Does diabetes impact spine surgery reoperation rate? 5 things to know

Written by Laura Dyrda | January 29, 2015 | Print  |

Do patients with diabetes have a higher reoperation rate after lumbar spine surgery?

A study published in The Spine Journal examined how patients with diabetes compare to patients without diabetes. There were 34,918 patients included in the study. Their information was identified in a national health insurance database and patients either underwent second lumbar surgery after fusion surgery or decompression at various points postoperatively.


Here are five findings from the study:


1. There were 24.5 percent of the patients undergoing spinal fusions who had diabetes. Around 17 percent in the decompression group had diabetes.


2. Overall, 13.2 percent of the patients underwent reoperation after fusion surgery.
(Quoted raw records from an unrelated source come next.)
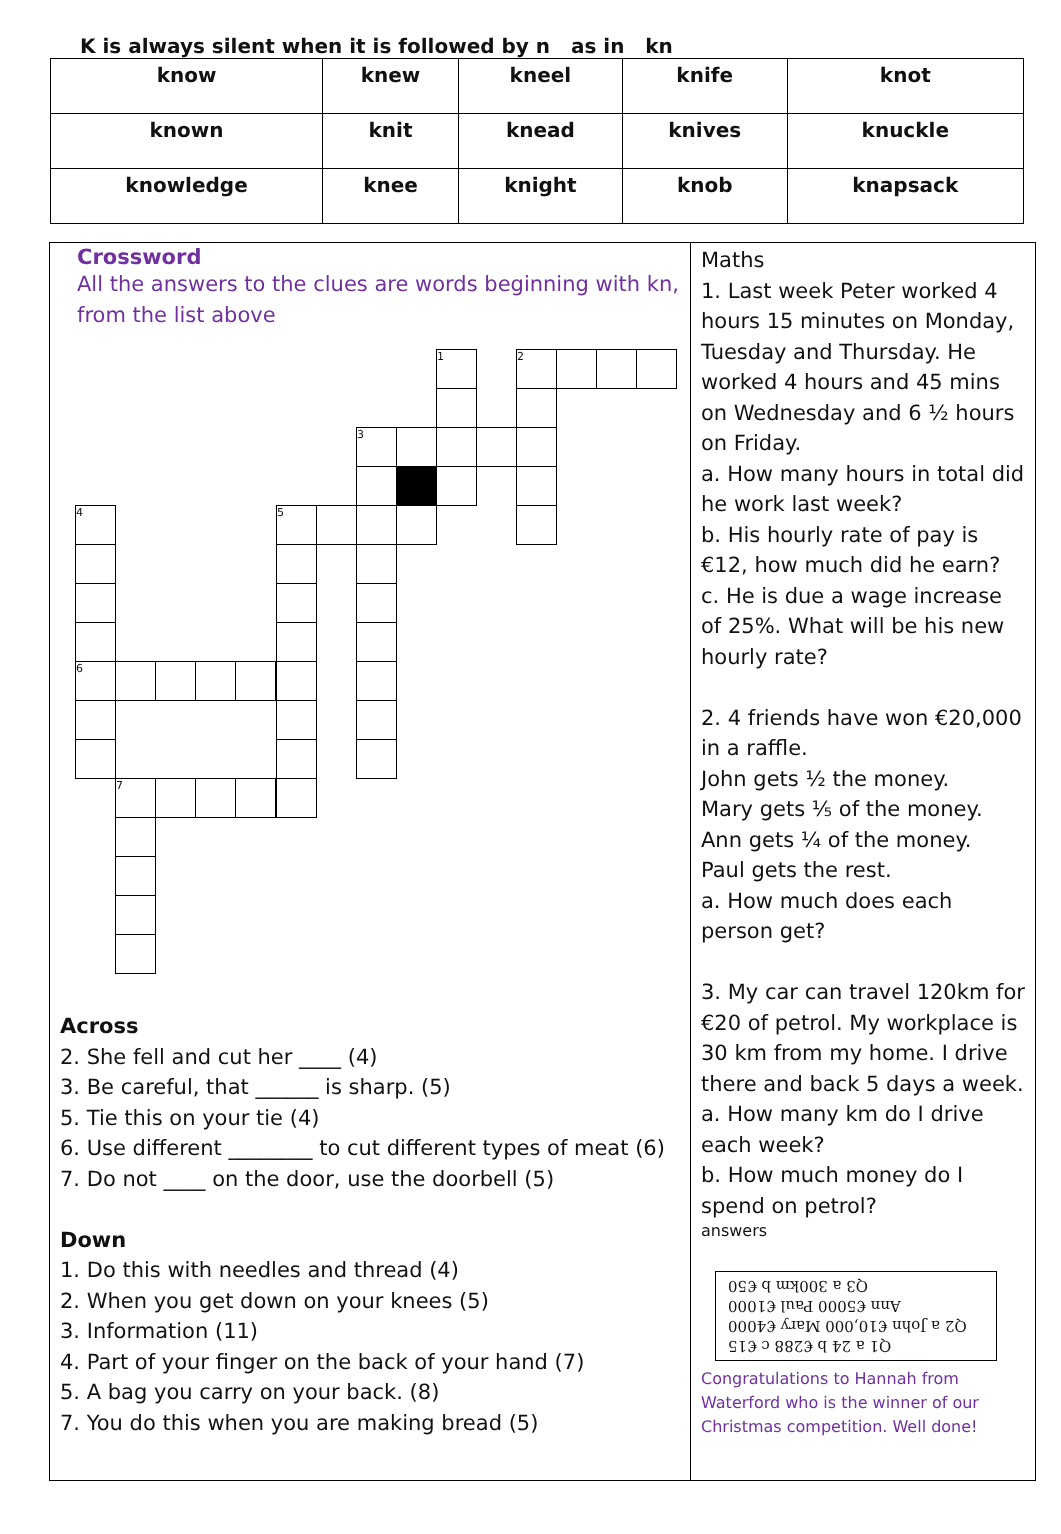K is always silent when it is followed by n as in kn
| know | knew | kneel | knife | knot |
| known | knit | knead | knives | knuckle |
| knowledge | knee | knight | knob | knapsack |
Crossword
All the answers to the clues are words beginning with kn, from the list above
1 2
3
5
4
6
7
Across
2. She fell and cut her ____ (4)
3. Be careful, that ______ is sharp. (5)
5. Tie this on your tie (4)
6. Use different ________ to cut different types of meat (6)
7. Do not ____ on the door, use the doorbell (5)
Down
1. Do this with needles and thread (4)
2. When you get down on your knees (5)
3. Information (11)
4. Part of your finger on the back of your hand (7)
5. A bag you carry on your back. (8)
7. You do this when you are making bread (5)
Maths
1. Last week Peter worked 4 hours 15 minutes on Monday, Tuesday and Thursday. He worked 4 hours and 45 mins on Wednesday and 6 ½ hours on Friday.
a. How many hours in total did he work last week?
b. His hourly rate of pay is €12, how much did he earn?
c. He is due a wage increase of 25%. What will be his new hourly rate?
2. 4 friends have won €20,000 in a raffle.
John gets ½ the money.
Mary gets ⅕ of the money.
Ann gets ¼ of the money.
Paul gets the rest.
a. How much does each person get?
3. My car can travel 120km for €20 of petrol. My workplace is 30 km from my home. I drive there and back 5 days a week.
a. How many km do I drive each week?
b. How much money do I spend on petrol?
answers
Q1 a 24 b €288 c €15
Q2 a John €10,000 Mary €4000
Ann €5000 Paul €1000
Q3 a 300km b €50
Congratulations to Hannah from Waterford who is the winner of our Christmas competition. Well done!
There were 14 percent of the patients who had reoperations at some point after decompression surgery.


3. Diabetes did not make a significant impact on reoperation rate for patients who underwent the fusion procedures during the entire follow-up period — six years.


4. The reoperation rate for patients undergoing decompression surgery was relatively similar during the first three months for patients with and without diabetes. However, between three months and five years postoperatively, the reoperation rate was 1.2 to 1.4 times higher for patients with diabetes.


5. The researchers concluded the study didn't find a relationship between diabetes at the time of surgery and reoperation rate in the early postoperative period. "Thereafter, the reoperation rate was not higher after fusion surgery in diabetic patients, but it was higher after decompression surgery," they concluded.